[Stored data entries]
[Start of Attachment]

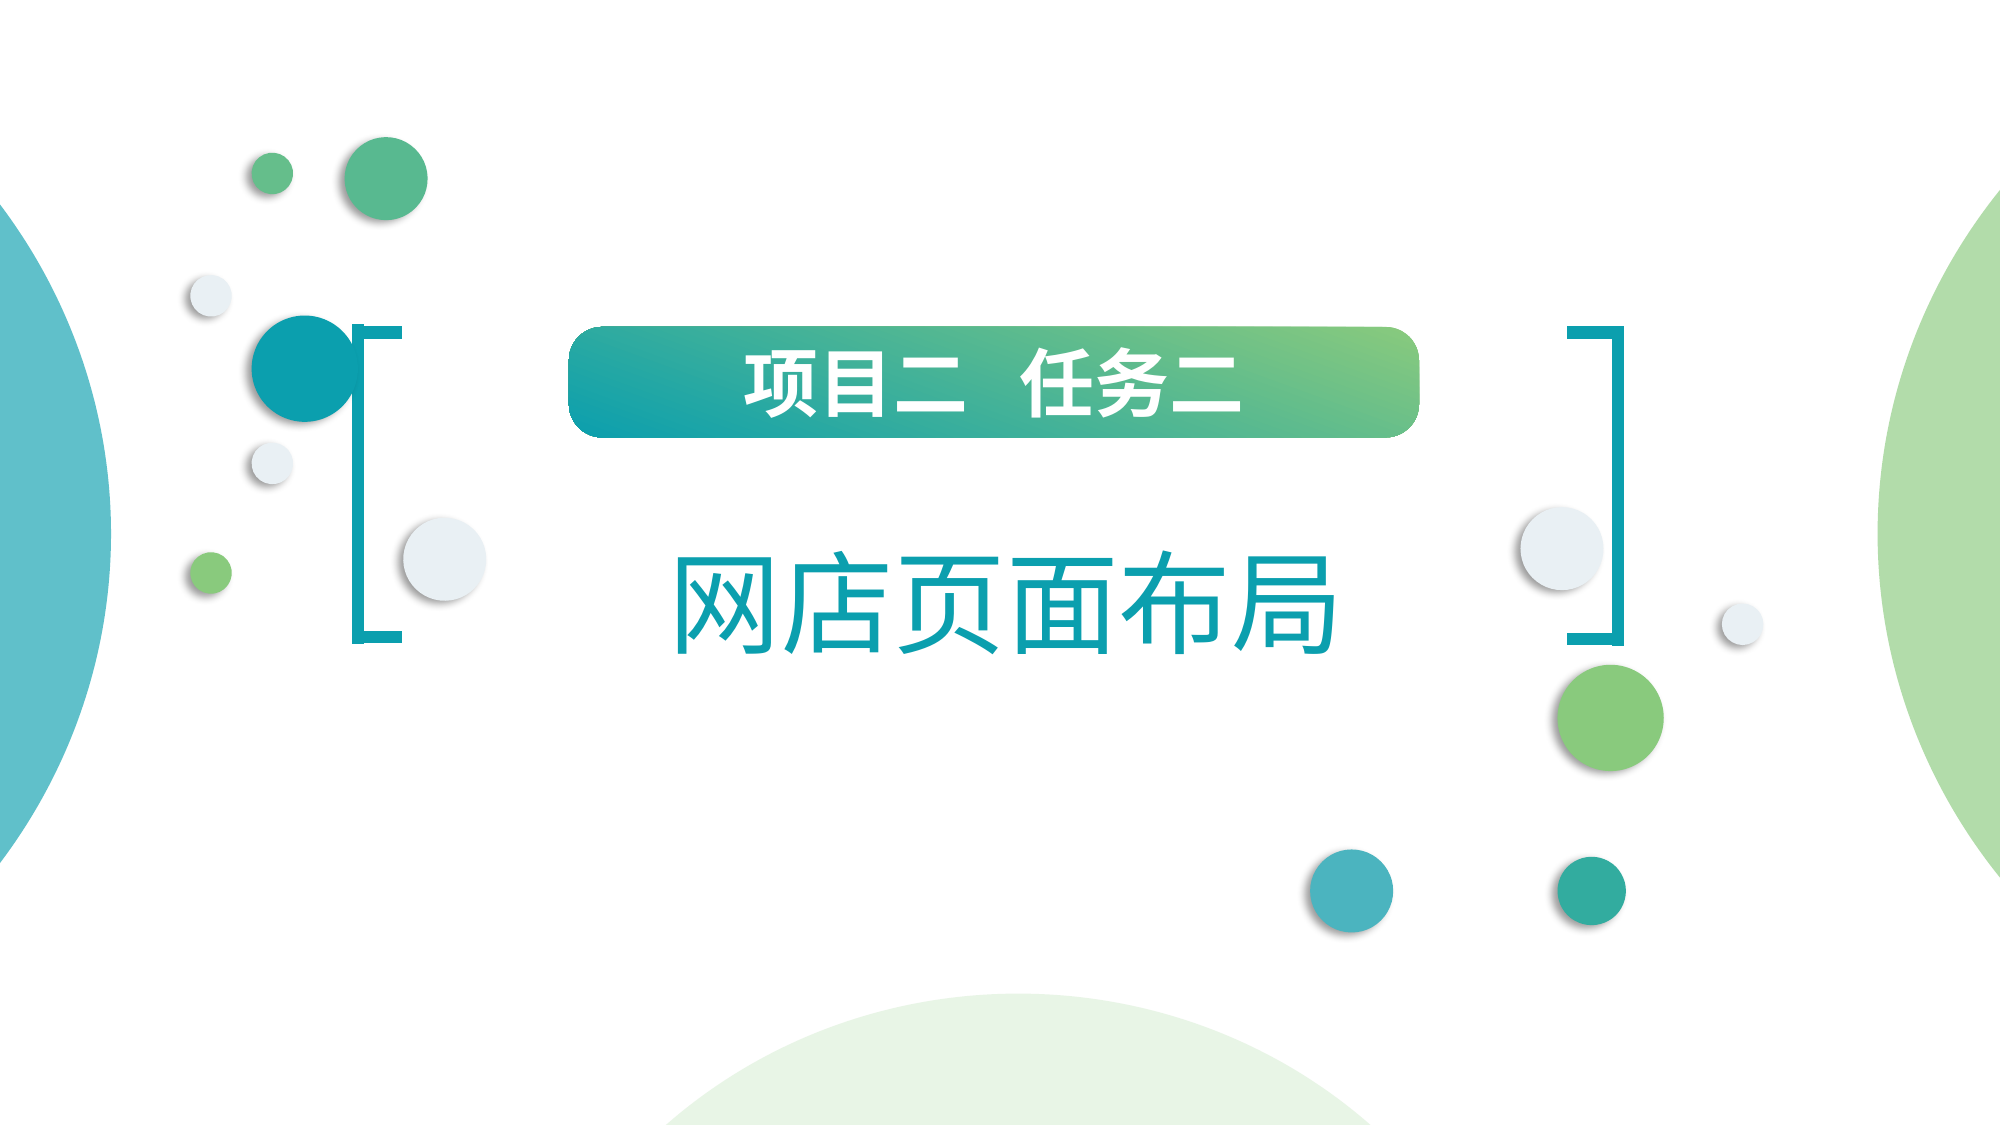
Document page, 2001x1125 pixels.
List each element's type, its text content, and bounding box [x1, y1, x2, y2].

text_box [1876, 188, 2000, 880]
text_box [1309, 848, 1395, 934]
text_box [343, 136, 429, 222]
text_box 项目二 任务二 [620, 329, 1368, 434]
text_box [1519, 506, 1566, 592]
text_box [250, 314, 356, 423]
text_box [356, 324, 403, 645]
text_box [189, 274, 233, 318]
text_box [403, 516, 488, 602]
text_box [1566, 326, 1620, 647]
text_box [250, 151, 295, 196]
text_box [189, 551, 233, 595]
text_box 网店页面布局 [459, 525, 1553, 676]
text_box [664, 992, 1373, 1125]
text_box [0, 202, 113, 865]
text_box [1720, 602, 1765, 647]
text_box [1556, 855, 1627, 927]
text_box [1556, 663, 1665, 773]
text_box [567, 325, 1421, 439]
text_box [250, 441, 295, 486]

[End of Attachment]

# WORK REQUIRED
All the records need to be repeated exactly, with the images dropped.

# RESULT
Document page, 2001x1125 pixels.
List each element's type, its text content, and bounding box [x1, y1, x2, y2].

text_box [1876, 188, 2000, 880]
text_box [1309, 848, 1395, 934]
text_box [343, 136, 429, 222]
text_box 项目二 任务二 [620, 329, 1368, 434]
text_box [1519, 506, 1566, 592]
text_box [250, 314, 356, 423]
text_box [356, 324, 403, 645]
text_box [189, 274, 233, 318]
text_box [403, 516, 488, 602]
text_box [1566, 326, 1620, 647]
text_box [250, 151, 295, 196]
text_box [189, 551, 233, 595]
text_box 网店页面布局 [459, 525, 1553, 676]
text_box [664, 992, 1373, 1125]
text_box [0, 202, 113, 865]
text_box [1720, 602, 1765, 647]
text_box [1556, 855, 1627, 927]
text_box [1556, 663, 1665, 773]
text_box [567, 325, 1421, 439]
text_box [250, 441, 295, 486]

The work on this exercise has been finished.